El IPES se planta: protesta por la falta de un edificio propio y el constante cambio de aulas
¿Qué hay detrás de la sentada masiva en el IPES? Los estudiantes denuncian falta de espacios y cambios constantes de aulas. Conocé los detalles del reclamo que exige una sede propia.
Estudiantes del Instituto Provincial de Estudios Superiores (IPES) realizaron una sentada masiva en el Colegio República de Guatemala, donde funciona la institución, para exigir mejores condiciones edilicias y una sede propia.

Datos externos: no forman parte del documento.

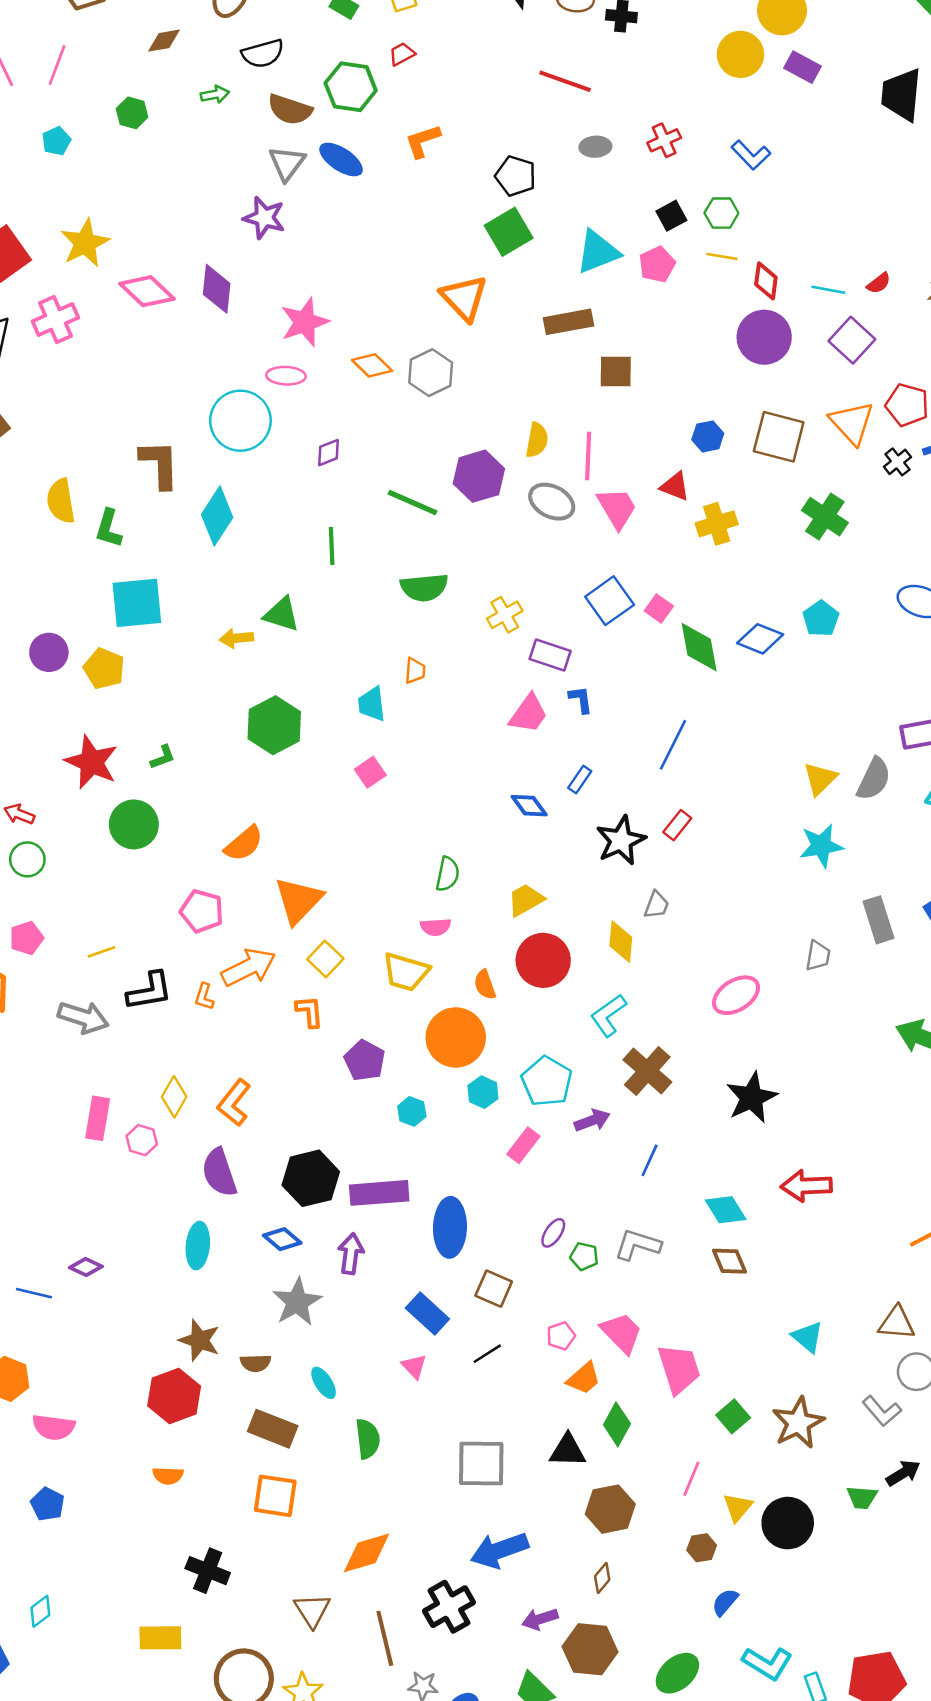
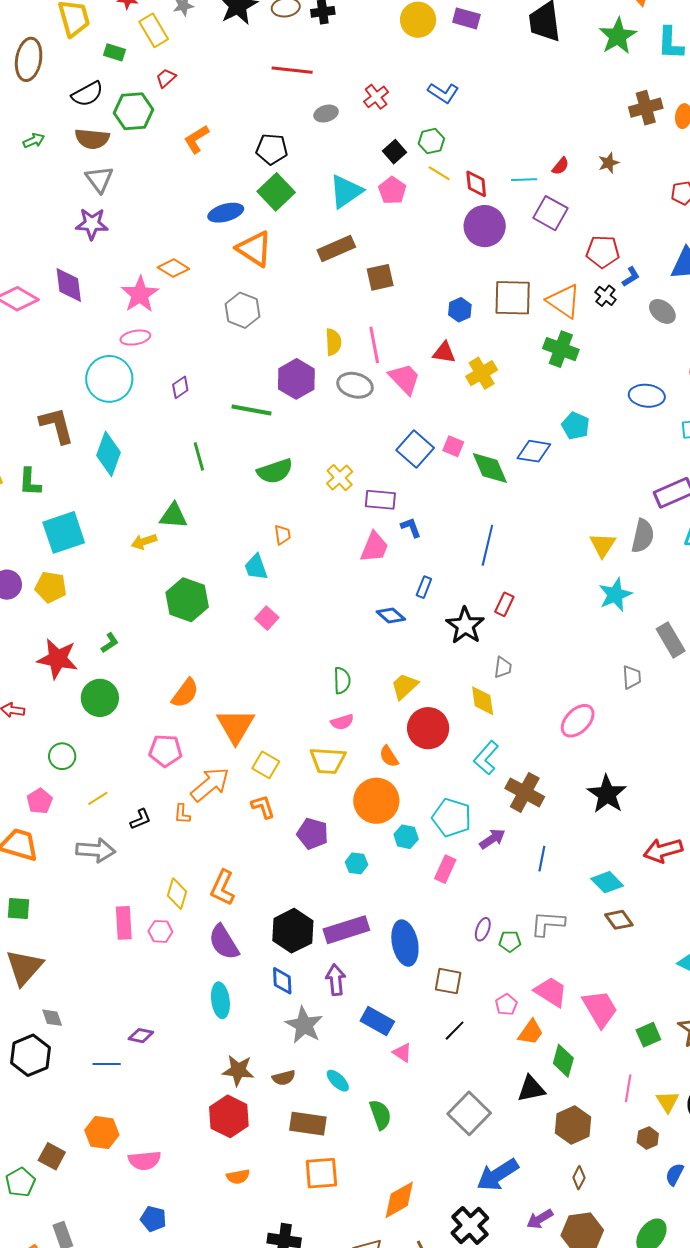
black semicircle: (263, 54) -> (87, 94), moved
blue ellipse: (341, 159) -> (226, 213), moved, turned -36
yellow line: (722, 256) -> (439, 173), turned 35
orange diamond: (372, 365) -> (173, 268), moved
orange triangle: (852, 423) -> (564, 301), moved
green circle: (27, 859) -> (62, 756), moved
black L-shape: (150, 991) -> (140, 819), size x0.6
blue diamond: (282, 1239) -> (282, 981), turned 60
blue rectangle: (427, 1314) -> (377, 1021), moved
green square: (733, 1416) -> (648, 1035), turned 30
gray square: (481, 1463) -> (469, 1113), turned -33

La medida fue convocada tras conocerse un pedido para desocupar los espacios de Bedelía y Coordinación, con un plazo de 48 horas. Si bien se habría acordado que Coordinación continúe en el lugar, Bedelía deberá trasladarse a otros sectores, una alternativa que los alumnos consideran insuficiente.
¿Qué reclaman los estudiantes?
El Centro de Estudiantes aclaró que el reclamo va más allá de la situación puntual de esos dos sectores y apunta a un problema estructural: la falta de un edificio propio para el IPES. La convivencia de cuatro instituciones en el mismo edificio genera constantes cambios de aulas, que no siempre se informan con anticipación, y problemas de accesibilidad.
“Hay compañeras que se han lesionado o están embarazadas, que no pueden subir a los pisos superiores”, señalaron, en referencia a la falta de aulas en planta baja para quienes tienen dificultades para subir escaleras.
También cuestionaron las condiciones de higiene y el uso de espacios comunes, aunque aclararon que el planteo no apunta contra el personal de maestranza, sino contra la dificultad de sostener varias instituciones en un mismo edificio.
El pedido de una sede propia
Alrededor de 300 estudiantes cursan actualmente en el IPES. Durante la protesta, recordaron que la institución ya fue trasladada desde la Escuela N.° 1 y que regresó al edificio del Guatemala entre mayo y junio. Para el Centro de Estudiantes, estos movimientos demuestran la necesidad de una solución permanente.
“Nosotros como IPES necesitamos tener un espacio propio también”, plantearon, y agregaron: “Nuestro reclamo va más allá de si se devolvió la Bedelía o no, va en que necesitamos espacios propios”.
Además, mencionaron otras dificultades como la imposibilidad de usar la biblioteca por problemas de calefacción y el mal estado de algunos baños.
La sentada masiva volvió a poner en escena el reclamo de la comunidad educativa por mejores condiciones para cursar y por una sede propia que evite nuevos traslados.